*ВОПРОСЫ*:
**A.** Назовите стороны «квадрата Бродского», которые перечислены во фрагменте о поэзии Бродского.
**B.** Ответьте по фрагменту о поэзии Бродского:
(i) каким годом датировано стихотворение «Дорогая, я вышел сегодня из дому поздно вечером…»?
(ii) с кем, согласно процитированным строкам, сошлась адресатка этого стихотворения?
(iii) какой год указан для стихотворения «Подражая Некрасову, или Любовная песнь Иванова»?
**C.** Продолжите фрагмент о поэзии Бродского, начиная сразу после его последней строки.

*ФРАГМЕНТ ДОКУМЕНТА*:
================================
Самое, пожалуй, искреннее любовное стихотворение Бродского, самое органичное для него – это, конечно, «Дорогая, я вышел сегодня из дому поздно вечером…» (1989):

Четверть века назад ты питала пристрастье к люля и к финикам,

рисовала тушью в блокноте, немножко пела,

развлекалась со мной; но потом сошлась с инженером-химиком

и, судя по письмам, чудовищно поглупела.

Теперь тебя видят в церквях в провинции и в метрополии

на панихидах по общим друзьям, идущих теперь сплошною

чередой; и я рад, что на свете есть расстоянья более

немыслимые, чем между тобой и мною.

Необходимость расстояния для любви есть одна из главных черт «русского мира». Эмпатия к находящемуся рядом существу в концепцию «русского мира» не вписывается. В этом смысле поэзия Евтушенко гораздо более убедительна человечески и гораздо менее убедительна риторически. Катулловская odi еt amo – любовь-ненависть – там не ночевала, обычно наоборот: лирического героя слишком любят, и он не знает, куда от этого деться, испытывает от этого легкий даже комплекс вины.

Ну и пятая черта, которая в поэтике Бродского наиболее привлекательна и которая окупает многие черты «русского мира»: поэзия Бродского – поэзия ироническая. Как справедливо писал Чеслав Милош, четыре стороны квадрата Бродского – это любовь, отчаяние, здравый смысл и ирония. Поэзия Бродского потому так легко и усваивается, что никаких особых эмоциональных глубин, никаких особых эмоциональных или интеллектуальных высот, в отличие от поэзии Милоша и Виславы Шимборской, нам не открывает. Это очень хорошо оформленные, очень убедительные мысли обывателя. Наиболее успешный такой пример – стихотворение, которое подчеркивает преемство Бродского через Маяковского к Некрасову, «Подражая Некрасову, или Любовная песнь Иванова» (1968). Стихотворение гениальное, гениальное прежде всего в гегелевском смысле, потому что наиболее полно выражает социальный тип:

Кажинный раз на этом самом месте

я вспоминаю о своей невесте.
================================
*ИМЕЮЩИЕСЯ ДАННЫЕ*:
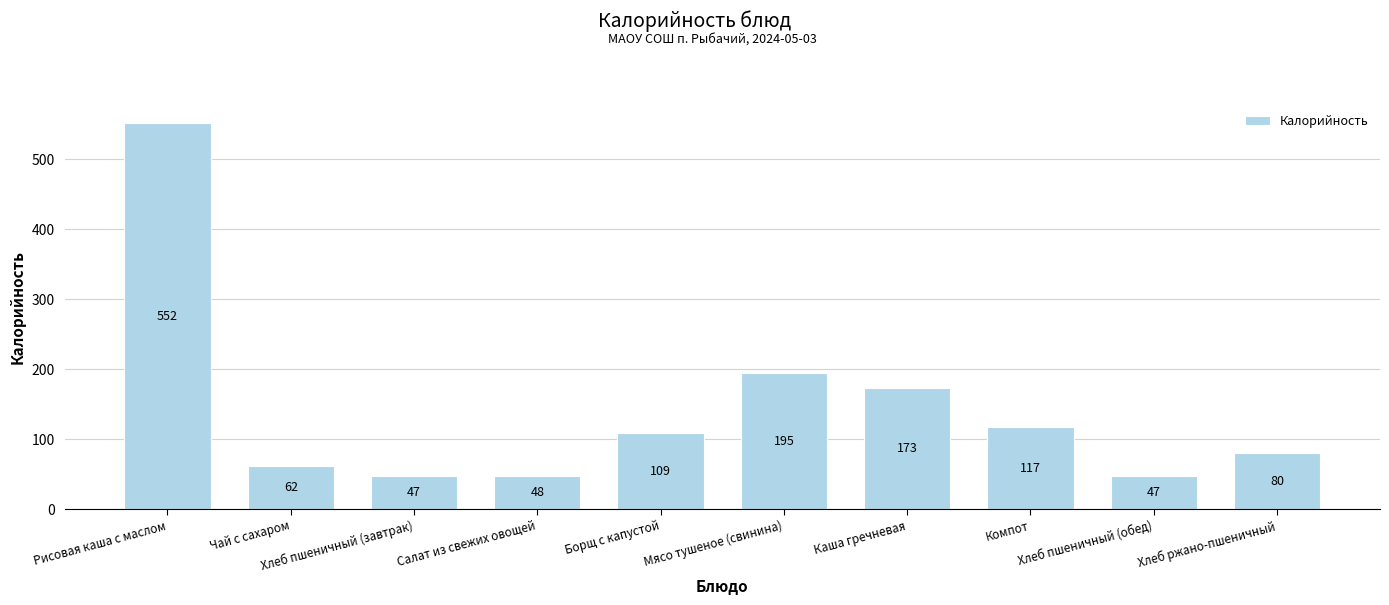

What is the label of the 2nd bar from the right?

Хлеб пшеничный (обед)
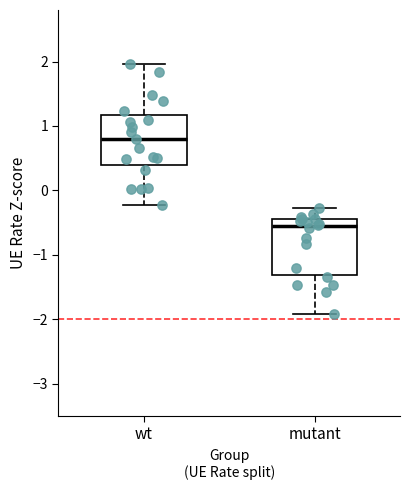

Where does the lower whisker of the box for mutant end on the y-axis? The values are not printed on the chart, so give them approximately, as read against the axis.

-1.9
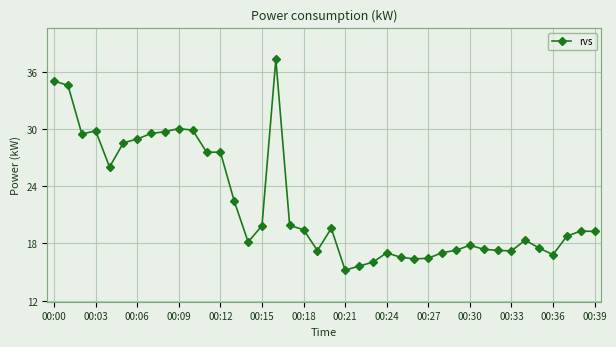

Does the chart display data point markers on the line(s)?

Yes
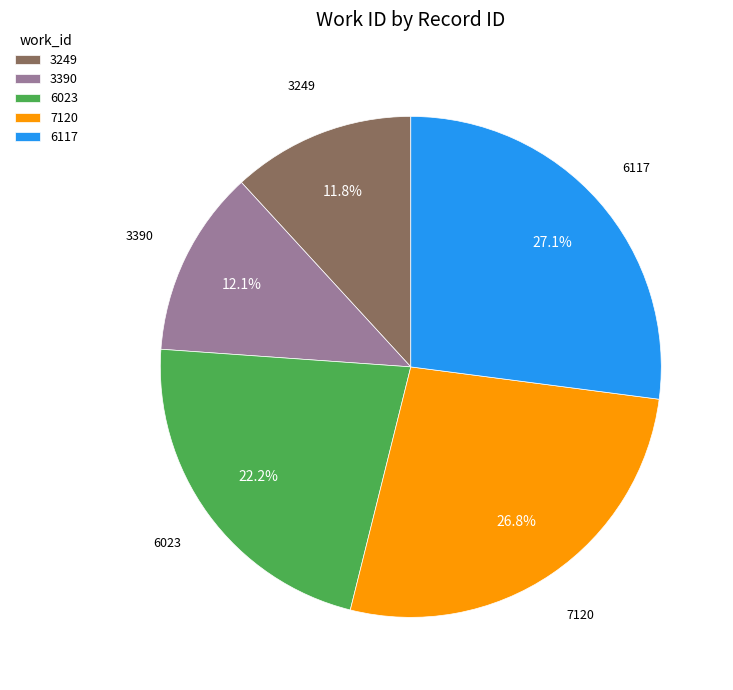

Is there any slice that represents more than half of the pie?

No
================================
*ОТВЕТЫ НИЖЕ*:
**A.** Любовь, отчаяние, здравый смысл и ирония.

**B.**
(i) 1989 годом.
(ii) С инженером-химиком.
(iii) 1968 год.

**C.**
Вхожу в шалман, заказываю двести.

Река бежит у ног моих, зараза.

Я говорю ей мысленно: бежи.

В глазу – слеза. Но вижу краем глаза

Литейный мост и силуэт баржи.

Моя невеста полюбила друга.

Я как узнал, то чуть их не убил.

Но Кодекс строг. И в чем моя заслуга,

что выдержал характер. Правда, пил.

Я пил как рыба. Если б с комбината

не выгнали, то сгнил бы на корню.

Когда я вижу будку автомата,

то я вхожу и иногда звоню.

Подходит друг, и мы базлаем с другом.

Он говорит мне: Как ты, Иванов?

А как я? Я молчу. И он с испугом

Зайди, кричит, взглянуть на пацанов.

Их мог бы сделать я ей. Но на деле

их сделал он. И точка, и тире.

И я кричу в ответ: На той неделе.

Дальше формула:

Но той недели нет в календаре.

Рука, где я держу теперь полбанки,

сжимала ей сквозь платье буфера.

И прочее. В углу на оттоманке.

Такое впечатленье, что вчера.

Мослы, переполняющие брюки,

валялись на кровати, все в шерсти.

И горло хочет громко крикнуть: Суки!

Но почему-то говорит: Прости.

За что? Кого? Когда я слышу чаек,

то резкий крик меня бросает в дрожь.

Такой же звук, когда она кончает,

хотя потом еще мычит: Не трожь.

Я знал ее такой, а раньше – целой.

Но жизнь летит, забыв про тормоза.

И я возьму еще бутылку белой.

Она на цвет как у нее глаза.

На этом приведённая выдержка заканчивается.